▶ [Задание] Выпишите из текста все имена собственные в той грамматической форме, в какой они там употреблены.

▶ [Текст]
++++++
Кстати, с сожалением вынуждена отметить, что в аэропорту «Жуковский» совершенно не налажена система приема людей в таких вот стихийных ситуациях. Сотрудники аэропорта и представители авиакомпании были к нам откровенно равнодушны.
— Почему вы не согласились лететь в Крым вчера, ведь были предложены альтернативные варианты?
— Да, я думала о том, чтобы полететь вчера же, но по двум причинам все же решили пока забрать деньги за билеты: во-первых, моя подруга, которая и так с волнением летает на самолетах, не захотела в тот же день снова лететь. Кроме того, нет уверенности, что нам бы туда быстро прислали багаж. Без багажа нет никакого смысла лететь. В итоге нам, правда, багаж вернули к седьмому часу вечера, но мы уже не нацелены были на то, чтобы лететь в тот день.
В итоге мы забрали деньги за билеты — 27 000 рублей в обе стороны. Это были одни из самых дешевых вариантов на наши даты в августе. В аэропорту представитель «Уральских авиалиний» выдавал наличные деньги всем пассажирам, кто не пожелал лететь после того, что случилось.
— Как вам кажется, вы сможете теперь спокойно садиться в самолет?
— Мне всегда нравилось летать самолетом. Конечно, я неизбежно буду думать об этой ситуации, но не уверена, что буду чувствовать в момент следующего взлёта: спокойствие или страх.
++++++
▶ [Исходные данные]
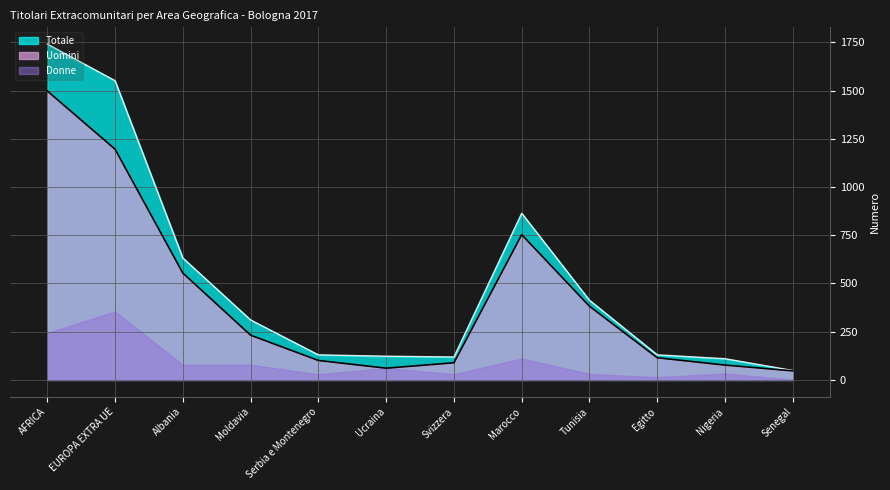

True or false: Uomini and Totale cross at least once.

False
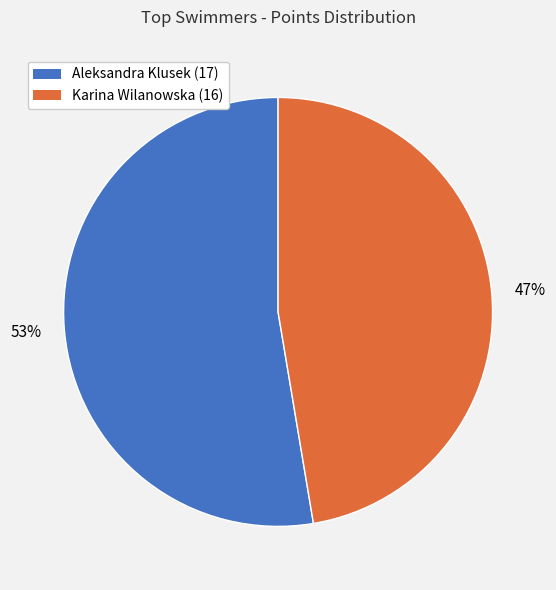

Is there any slice that represents more than half of the pie?

Yes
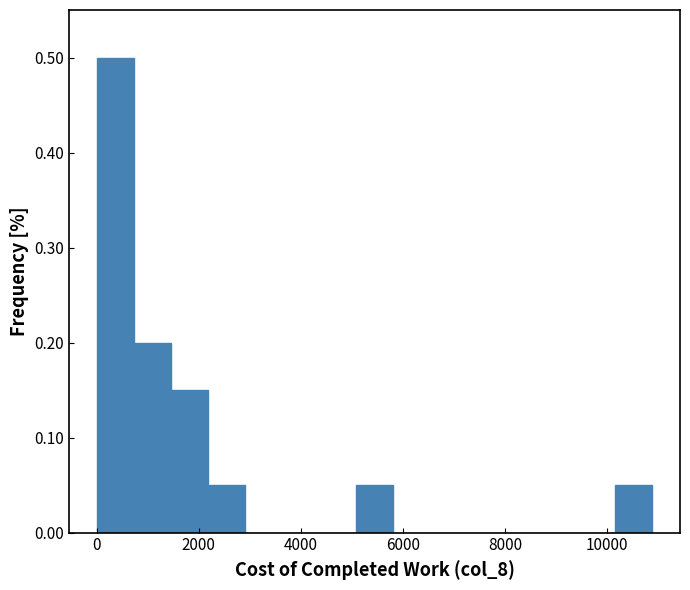

Around what value on the x-axis is the tallest bar? Give the approximate position of its centre, as read against the axis.

400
++++++
▶ [Решение] «Жуковский», Крым, «Уральских авиалиний»